Finita l’epidemia di coronavirus, dovremo preoccuparci del bioterrorismo?



Da Wired.it :

Non è una cosa nuova, diciamo: nel lontano 2001, poco dopo gli attentati alle Torri Gemelle a New York, sugli Stati Uniti si imbatteva lo spettro del terrorismo batteriologico. Lettere contenenti spore secche di bacillus anthracis venivano inviate a politici, redazioni tv e giornali. Chi le apriva rischiava di ammalarsi molto seriamente: l’antrace (detta anche carbonchio) può infettare sia a livello cutaneo che polmonare e nel secondo caso il pericolo di morire è piuttosto alto. Persero la vita in cinque, i contagiati registrati furono ventidue. Ma il dato più importante non fu il numero delle vittime, ma le indagini: l’Fbi impiegò ben otto anni a chiuderle, tra malintesi, confusioni dovute ai tipi di colture che venivano dai vari laboratori che trattavano il batterio negli Stati Uniti ed errori di valutazione. Tra mille dubbi venne arrestato un microbiologo, Bruce Ivins, ma come ricostruì Wired, le prove erano scarse e traballanti. Il fatto più importante fu che gli attacchi batteriologici misero a nudo la grande vulnerabilità della popolazione e, cosa ancora più importante, le difficoltà delle istituzioni nel trovare i responsabili.

Il nuovo coronavirus, oggi

Sono passati quasi vent’anni da quelle lettere spedite negli Usa con dentro una polvere marrone potenzialmente mortale, e se quelle avevano mostrato una vulnerabilità, la pandemia odierna ha allargato il cerchio. Oggi, con oltre 4,5 milioni di contagiati dal nuovo coronavirus, giocoforza sono diventate di dominio pubblico informazioni sul numero di posti in terapia intensiva e la capacità di tracciamento di un’infezione di quasi tutti i paesi del mondo. Sono dati utili agli stati che dovranno prepararsi alle epidemie future, o al ritorno della Covid-19 in autunno, ma anche a organizzazioni terroristiche e gruppi di potere sufficientemente preparati da tentare attacchi con queste modalità.
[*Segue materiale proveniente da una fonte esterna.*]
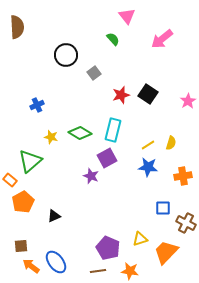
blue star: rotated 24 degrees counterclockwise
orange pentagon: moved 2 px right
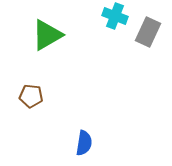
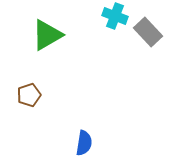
gray rectangle: rotated 68 degrees counterclockwise
brown pentagon: moved 2 px left, 1 px up; rotated 25 degrees counterclockwise
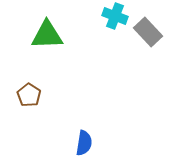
green triangle: rotated 28 degrees clockwise
brown pentagon: rotated 20 degrees counterclockwise
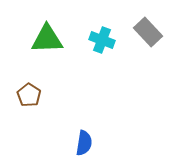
cyan cross: moved 13 px left, 24 px down
green triangle: moved 4 px down
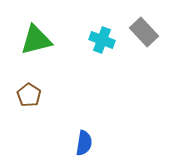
gray rectangle: moved 4 px left
green triangle: moved 11 px left, 1 px down; rotated 12 degrees counterclockwise
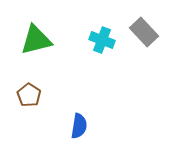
blue semicircle: moved 5 px left, 17 px up
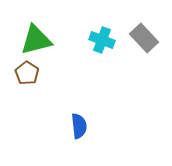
gray rectangle: moved 6 px down
brown pentagon: moved 2 px left, 22 px up
blue semicircle: rotated 15 degrees counterclockwise
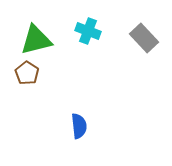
cyan cross: moved 14 px left, 9 px up
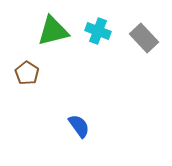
cyan cross: moved 10 px right
green triangle: moved 17 px right, 9 px up
blue semicircle: rotated 30 degrees counterclockwise
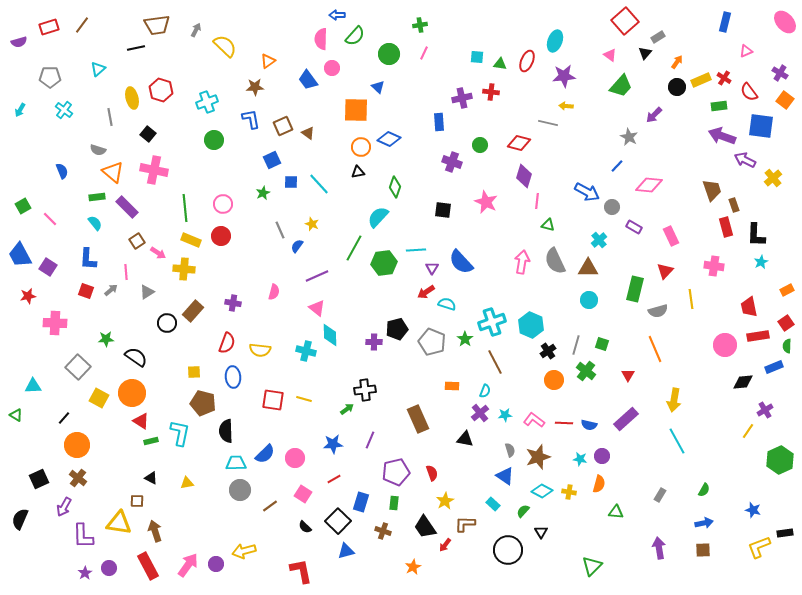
Il bioterrorismo, insomma, dopo la diffusione del nuovo coronavirus, è più probabile che in passato.

Le prospettive politiche dell’evento che stiamo vivendo sarebbero di dimensioni storiche. Secondo un esperto di strategia politica come Walter Russell Mead, che ne ha scritto sul Wall Street Journal, “il ventesimo secolo è stato quello della fisica, dove gli scienziati hanno imparato la fissione atomica, e creato in questo modo armi così potenti da distruggere intere civiltà”. Ma ora la prospettiva è cambiata, continua Mead, perché: “Il ventunesimo secolo sembra essere l’era della biologia, dove la capacità di sguinzagliare verso il nemico malattie frutto dell’ingegneria genetica darà ad alcune nazioni enormi vantaggi”.
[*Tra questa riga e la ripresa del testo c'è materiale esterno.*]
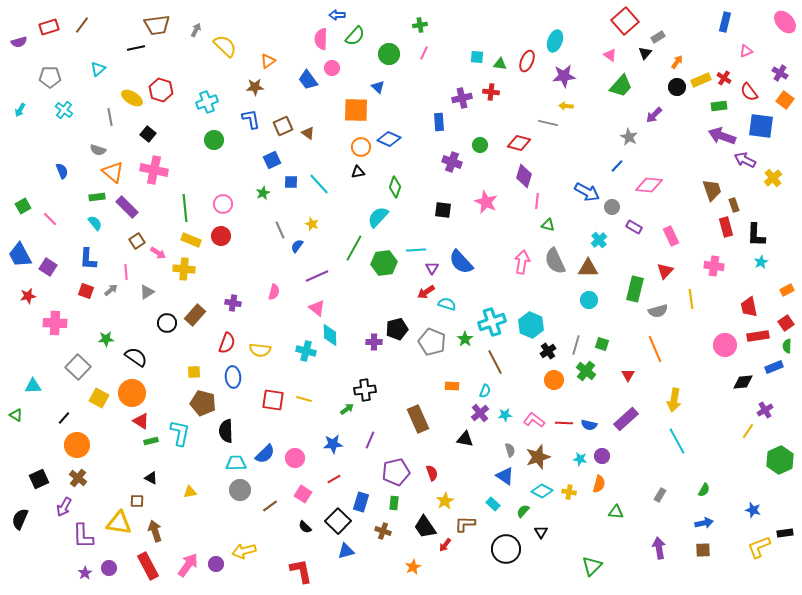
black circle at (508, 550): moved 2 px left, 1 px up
Sappiamo che l’ingegneria genetica stava facendo, già prima dell’attuale pandemia, passi da gigante: con effetti anzitutto positivi, come le possibilità crescenti di curare alcuni tipi di malattie e di prevenirle. Il rovescio della medaglia, però, è che questa stessa capacità umana potrebbe essere utilizzata per scopi bellici. Cosa succederebbe, si chiede Mead, se una nazione sviluppasse qualcosa come il nuovo coronavirus e al contempo il vaccino? Senza difficoltà potrebbe mettere in circolo il virus, per poi godere di un enorme potere nel decidere come, a quali condizioni e quali costi, distribuire le informazioni sulla cura necessaria. E, verrebbe da aggiungere, cosa succederebbe se a raggiungere capacità simili fosse un’organizzazione terroristica? I vantaggi sarebbero evidenti: diffondere un virus è più semplice che sferrare un attacco bellico tradizionale, e i laboratori per produrre e modificare un virus sono più semplici da nascondere rispetto agli impianti industriali in cui sviluppare e produrre armamenti come la bomba atomica. Gli effetti, poi, sono sotto gli occhi di tutti: migliaia di morti e sistemi sanitari al collasso, ma non solo, anche economia in ginocchio e lockdown obbligatori. Il tutto coperto dall’enorme difficoltà di rintracciare le cause iniziali del contagio, che a oggi rimangono ignote nonostante trecentomila morti.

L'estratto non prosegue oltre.